La Segunda Sala designó a la jueza Carmen Lamela como instructora del caso. En su escrito, el tribunal explicó que las conductas investigadas no pueden reducirse a simples expresiones de “crítica política, protesta social o apoyo a la movilización sectorial”. El mensaje que envió Alvise Pérez desde su canal de Telegram incluía “Repetidos llamados a la ocupación, el bloqueo y el colapso rutas de transporte, vías urbanas, centros logísticos, puertos, refinerías y nodos de distribución”, por lo que se les imputó el delito de alteración grave del orden público.
Luego de revisión por parte del tribunal penal, Pérez propuso “utilizar vehículos propios para apoyar los cortes de tránsito” y Instó a “aprovechar la falta de poder policial”. La Sala Penal de la Corte Suprema consideró que los “actos” de los dirigentes de Se Acabó La Fiesta (SALF) “fueron capaces de integrar el presupuesto de una conmoción pública grave por su volumen, organización, finalidad y el riesgo que generaban”.
más allá de la libertad de expresión
En su escrito, el alto tribunal sopesó la prueba de delito frente a la necesidad de garantizar la libertad de expresión y concluyó que Alvisé Pérez se había excedido en sus límites en la publicación Telegraph. La Cámara destacó que “la libertad de expresión, la libertad de ideología y el derecho a la participación política protegen el discurso crítico con el gobierno, condenando las acciones policiales o convocando a protestas de manera particularmente fuerte”.
Sin embargo, “no es exagerado decir que esta protección no se extiende a la comunicación directa y pública de una solicitud para realizar tal acto, ya que Volumen, organización, finalidad y riesgos generadosse pueden consolidar los presupuestos para perturbaciones públicas graves. Esta fue la conclusión del Tribunal Penal, que luego recordó que “la culpabilidad de los investigados no ha sido confirmada en esta etapa y no se prevé una clasificación clara”. ”
Antes de dar el paso de presentar una demanda, la Corte Suprema valoró el “recurso de apelación” de Alvise Pérez, así como los “comentarios violentos realizados por terceros en el canal Telegram”. Estos no pueden “atribuirse automáticamente a las propias acciones del encuestado” sino que “pueden, con la debida precaución, considerarse como elementos contextuales al evaluar la recepción del mensaje, el potencial de movilización del canal y los riesgos derivados del atractivo de la transmisión”. Las dinámicas de acción colectiva son incompatibles con el mantenimiento del orden público“.

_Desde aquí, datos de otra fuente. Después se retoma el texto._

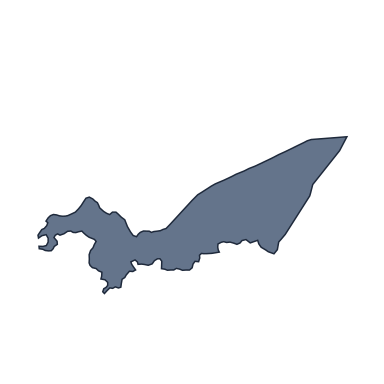 the district of Pindaré-Mirim, Maranhão, Brazil, rotated 215°
{"feature_id": "56859067B48073775687660", "entity_name": "Pindaré-Mirim", "entity_type": "district", "adm_level": 2, "iso_a3": "BRA", "parent_name": "Brazil", "parent_adm1": "Maranhão", "projection": "natural_earth1", "projection_center": [-45.393, -3.706], "detail": "fine", "context": "isolated", "style": "filled", "palette": "slate", "viewbox_px": 384, "rotation_deg": 215, "n_neighbors": 0, "source": "geoboundaries", "source_scale": "gbopen_adm2", "svg_char_len": 2569}
<svg xmlns="http://www.w3.org/2000/svg" viewBox="0 0 384 384"><g transform="rotate(215 192 192)"><path d="M120.5,184.0L115.1,183.7L110.5,190.1L107.5,187.8L103.7,186.4L98.5,186.8L95.3,186.8L89.4,188.4L89.0,193.7L92.3,200.8L91.9,204.2L91.3,210.7L93.3,256.3L94.3,259.2L97.4,267.4L97.1,271.9L94.8,310.5L96.8,326.1L124.4,303.4L127.0,300.0L128.7,296.7L132.0,290.8L138.9,278.3L142.4,272.4L146.0,265.5L149.4,259.5L155.2,249.3L158.8,243.9L161.3,239.2L166.1,231.8L168.1,227.9L172.6,220.0L175.0,216.2L177.6,212.0L179.6,207.8L182.5,200.7L183.8,197.5L185.7,193.1L187.1,185.1L191.4,152.9L192.3,147.2L194.3,144.7L195.7,142.2L198.0,140.0L200.6,137.7L202.1,135.6L204.5,135.4L206.9,133.8L209.4,132.2L211.2,129.3L211.8,126.6L211.8,123.6L215.2,122.6L219.4,124.0L225.0,126.6L231.2,130.7L235.3,130.8L240.0,131.6L242.7,131.9L245.6,129.9L246.5,126.3L249.6,125.6L253.1,125.4L255.6,125.7L258.6,126.1L260.8,127.6L263.4,129.0L266.0,128.9L269.3,129.4L273.2,128.9L275.3,126.1L275.2,121.7L275.0,117.4L275.3,113.1L276.0,108.6L278.0,105.1L280.2,101.4L282.0,99.5L284.3,97.8L287.0,96.4L289.7,95.6L292.6,94.1L294.4,91.4L295.0,88.4L294.9,84.4L292.5,84.1L291.7,81.1L292.1,77.4L293.5,75.1L293.5,71.7L293.4,68.3L291.3,66.2L289.9,70.1L287.0,73.4L283.3,71.6L281.1,68.4L280.6,64.6L282.8,62.0L286.2,59.8L284.6,57.9L281.4,59.5L278.7,59.9L275.7,61.5L273.6,63.2L273.2,65.8L273.6,68.4L272.3,71.9L274.3,74.3L276.6,74.9L278.9,75.5L279.2,78.1L278.1,80.6L275.4,80.9L272.9,84.4L271.4,88.4L268.9,90.5L266.2,90.7L263.9,92.1L262.1,94.4L259.8,96.8L257.2,96.3L253.8,95.9L250.4,95.9L247.0,96.7L244.7,97.2L242.2,96.5L241.9,93.0L241.1,89.6L241.5,85.9L240.3,81.7L237.6,78.1L235.6,74.9L233.4,73.4L230.2,72.9L226.6,74.3L223.4,73.8L219.8,74.6L217.7,71.2L216.7,68.5L212.9,70.2L209.2,69.6L207.5,67.1L207.7,64.5L208.8,62.2L207.9,59.1L205.5,58.6L205.0,62.5L204.3,66.3L201.7,67.6L200.4,70.3L197.2,71.2L195.7,73.2L197.4,76.5L199.2,80.4L198.0,83.4L198.3,86.2L197.8,91.2L194.9,92.9L193.5,95.8L197.4,97.2L199.9,98.2L202.0,99.7L199.7,103.7L196.6,103.4L194.7,101.8L192.0,104.0L189.5,105.3L185.8,106.9L183.4,110.3L183.4,114.2L182.0,117.4L180.0,118.9L177.1,118.0L175.0,114.8L173.0,111.7L169.9,113.2L167.3,113.8L164.7,115.9L162.2,117.7L161.0,120.4L158.0,121.7L154.9,122.4L152.1,124.7L149.3,126.6L148.4,130.0L149.8,133.5L149.8,136.9L146.6,138.7L147.8,142.4L149.6,144.5L149.0,147.1L147.0,148.2L144.5,150.0L140.6,153.1L137.5,156.1L135.2,158.4L137.3,159.6L139.3,161.6L140.9,164.3L139.2,167.6L137.5,169.5L134.7,170.5L132.1,172.8L128.3,174.1L125.2,174.9L123.4,177.8L123.2,180.9L120.5,184.0Z" fill="#64748b" stroke="#1e293b" stroke-width="1.5"/></g></svg>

Es previsible que los próximos pasos de la investigación incluyan que la jueza Carmen Lamela proponga que Pérez comparezca voluntariamente ante el tribunal y luego solicite al Parlamento Europeo que levante la inmunidad de los eurodiputados, permitiéndole ser procesado. El Parlamento Europeo ha aprobado las solicitudes del Tribunal Supremo para investigarlo en dos de los seis casos en su contra. En abril de este año, el Parlamento El Tribunal Superior español permite investigar el presunto acoso del líder del SALF a la fiscal Susana Gisbert. En mayo, la Cámara de Representantes permitió que la Corte Suprema acusara formalmente a Pérez de financiación ilegal de su partido durante las últimas elecciones europeas.
El líder de Se Acabó La Fiesta también enfrenta otras investigaciones penales por acosar a dos exrepresentantes del partido y difundir rumores. PCR falsos de ministros anteriores y actuales presidente Cataluña Salvador Illaasí como amenazas contra el alcalde de Algeciras, José Ignacio Landalus.